Scientific classification
- Kingdom: Animalia
- Phylum: Chordata
- Class: Mammalia
- Order: Chiroptera
- Family: Pteropodidae
- Genus: Epomops
- Species: E. buettikoferi
- Binomial name: Epomops buettikoferi (Matschie, 1899)
- Synonyms: Epomophorus büttikoferi Matschie, 1899;

= Buettikofer's epauletted fruit bat =

- Genus: Epomops
- Species: buettikoferi
- Authority: (Matschie, 1899)
- Conservation status: LC

Species of mammal

Buettikofer's epauletted fruit bat (Epomops buettikoferi) is a species of megabat in the family Pteropodidae. It is found in Ivory Coast, Ghana, Guinea, Guinea-Bissau, Liberia, Nigeria, Senegal, and Sierra Leone. Its natural habitats are subtropical or tropical moist lowland forest and savanna.

==Taxonomy and etymology==
It was described as a new species in 1899 by German zoologist Paul Matschie. Matschie placed it in the genus Epomophorus, naming it Epomophorus büttikoferi. The holotype was found in Schlieffelinsville, Liberia, along the Junk River. Matschie named the new species after Dr. Johann Büttikofer, who had conducted several scientific expeditions to Liberia.
In 1965, Kuhn published that it was a subspecies of the Franquet's epauletted fruit bat (Epomops franqueti). This was refuted in 1975 by Bergmans, who reported that the Buettikofer's epauletted fruit bat differs significantly from Franquet's epauletted fruit bat in its morphology, warranting that they remain separate species.

> Exercise instructions:
• A. List every country where the fruit bat article says this species is found.
• B. Where was the holotype found, according to the fruit bat article?
• C. Please reproduce the fruit bat article word for word, from "Buettikofer's epauletted fruit bat (Epomops" down to "expeditions to Liberia.".
What comes next is separate material, unconnected to the fruit bat article.

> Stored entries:

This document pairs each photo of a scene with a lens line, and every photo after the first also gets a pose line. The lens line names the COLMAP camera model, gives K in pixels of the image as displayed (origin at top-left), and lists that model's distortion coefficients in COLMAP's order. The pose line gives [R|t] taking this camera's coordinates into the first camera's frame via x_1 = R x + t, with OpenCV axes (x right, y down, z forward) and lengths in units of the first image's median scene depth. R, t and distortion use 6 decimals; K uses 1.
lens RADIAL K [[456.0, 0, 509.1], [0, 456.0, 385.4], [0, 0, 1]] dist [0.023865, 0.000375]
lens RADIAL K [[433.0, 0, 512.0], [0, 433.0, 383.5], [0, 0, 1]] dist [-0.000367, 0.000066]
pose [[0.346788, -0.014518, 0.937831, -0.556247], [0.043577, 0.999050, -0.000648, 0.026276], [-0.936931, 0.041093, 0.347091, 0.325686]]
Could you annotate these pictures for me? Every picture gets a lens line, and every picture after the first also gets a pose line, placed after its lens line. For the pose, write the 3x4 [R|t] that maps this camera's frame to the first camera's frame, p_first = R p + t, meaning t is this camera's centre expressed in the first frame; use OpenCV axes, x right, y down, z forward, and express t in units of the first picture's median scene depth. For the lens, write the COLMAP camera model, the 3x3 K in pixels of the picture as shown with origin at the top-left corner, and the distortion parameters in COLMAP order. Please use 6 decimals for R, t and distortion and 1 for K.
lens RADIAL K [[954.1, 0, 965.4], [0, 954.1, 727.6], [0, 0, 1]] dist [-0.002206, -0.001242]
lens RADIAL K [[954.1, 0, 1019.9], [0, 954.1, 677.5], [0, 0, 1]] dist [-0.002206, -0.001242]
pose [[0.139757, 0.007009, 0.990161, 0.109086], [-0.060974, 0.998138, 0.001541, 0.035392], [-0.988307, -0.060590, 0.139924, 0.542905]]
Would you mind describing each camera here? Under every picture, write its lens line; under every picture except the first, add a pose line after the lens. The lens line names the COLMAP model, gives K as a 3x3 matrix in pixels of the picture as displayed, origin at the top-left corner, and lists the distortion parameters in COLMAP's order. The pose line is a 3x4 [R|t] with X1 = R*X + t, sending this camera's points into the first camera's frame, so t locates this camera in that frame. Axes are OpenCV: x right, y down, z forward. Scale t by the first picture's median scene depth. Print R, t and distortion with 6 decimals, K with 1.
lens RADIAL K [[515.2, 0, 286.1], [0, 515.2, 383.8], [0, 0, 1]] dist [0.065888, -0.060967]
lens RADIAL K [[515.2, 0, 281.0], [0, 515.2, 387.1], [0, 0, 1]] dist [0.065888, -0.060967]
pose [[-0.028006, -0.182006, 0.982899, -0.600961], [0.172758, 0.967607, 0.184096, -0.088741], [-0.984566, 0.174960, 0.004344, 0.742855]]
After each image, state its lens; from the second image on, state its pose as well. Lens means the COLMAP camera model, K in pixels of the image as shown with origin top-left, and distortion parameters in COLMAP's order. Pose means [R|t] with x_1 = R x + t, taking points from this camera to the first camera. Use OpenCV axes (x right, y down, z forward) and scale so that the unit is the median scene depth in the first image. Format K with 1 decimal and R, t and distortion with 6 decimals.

> Responses by item number:
• A. Ivory Coast, Ghana, Guinea, Guinea-Bissau, Liberia, Nigeria, Senegal, Sierra Leone

• B. In Schlieffelinsville, Liberia, along the Junk River.

• C.
Buettikofer's epauletted fruit bat (Epomops buettikoferi) is a species of megabat in the family Pteropodidae. It is found in Ivory Coast, Ghana, Guinea, Guinea-Bissau, Liberia, Nigeria, Senegal, and Sierra Leone. Its natural habitats are subtropical or tropical moist lowland forest and savanna.

==Taxonomy and etymology==
It was described as a new species in 1899 by German zoologist Paul Matschie. Matschie placed it in the genus Epomophorus, naming it Epomophorus büttikoferi. The holotype was found in Schlieffelinsville, Liberia, along the Junk River. Matschie named the new species after Dr. Johann Büttikofer, who had conducted several scientific expeditions to Liberia.